- [Assignment]: Whenever the string "depth" appears in a line below, please copy the line out.

========================================

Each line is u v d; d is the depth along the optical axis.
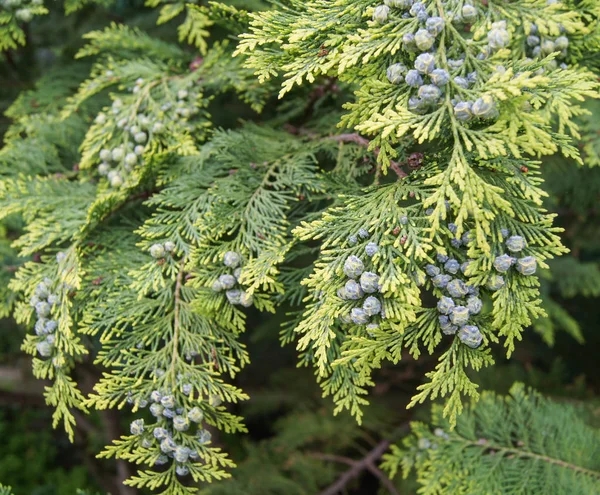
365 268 0.66
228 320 0.71
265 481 1.12
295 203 0.77
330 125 0.81
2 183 0.78
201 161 0.76
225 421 0.71
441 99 0.66
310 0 0.72
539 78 0.63
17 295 0.81
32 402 1.51
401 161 0.73
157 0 0.83
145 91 0.79
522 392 0.84
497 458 0.80
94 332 0.72
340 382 0.70
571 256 1.32
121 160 0.78
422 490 0.79
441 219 0.67
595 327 1.51
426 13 0.67
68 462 2.04
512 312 0.66
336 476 1.19
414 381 1.33
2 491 0.75
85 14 1.08
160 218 0.74
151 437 0.70
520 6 0.69
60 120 0.84
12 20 0.82
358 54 0.66
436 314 0.67
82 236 0.75
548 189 1.14
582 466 0.80
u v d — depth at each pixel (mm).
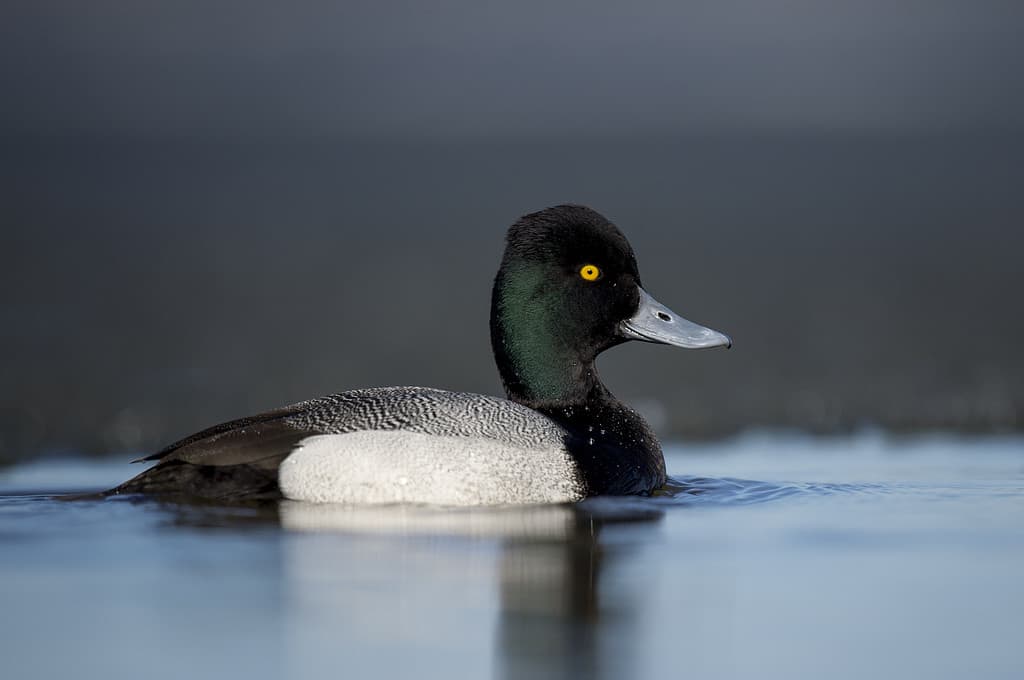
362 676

========================================

- [Result of this task]:
Each line is u v d; d is the depth along the optical axis.
u v d — depth at each pixel (mm).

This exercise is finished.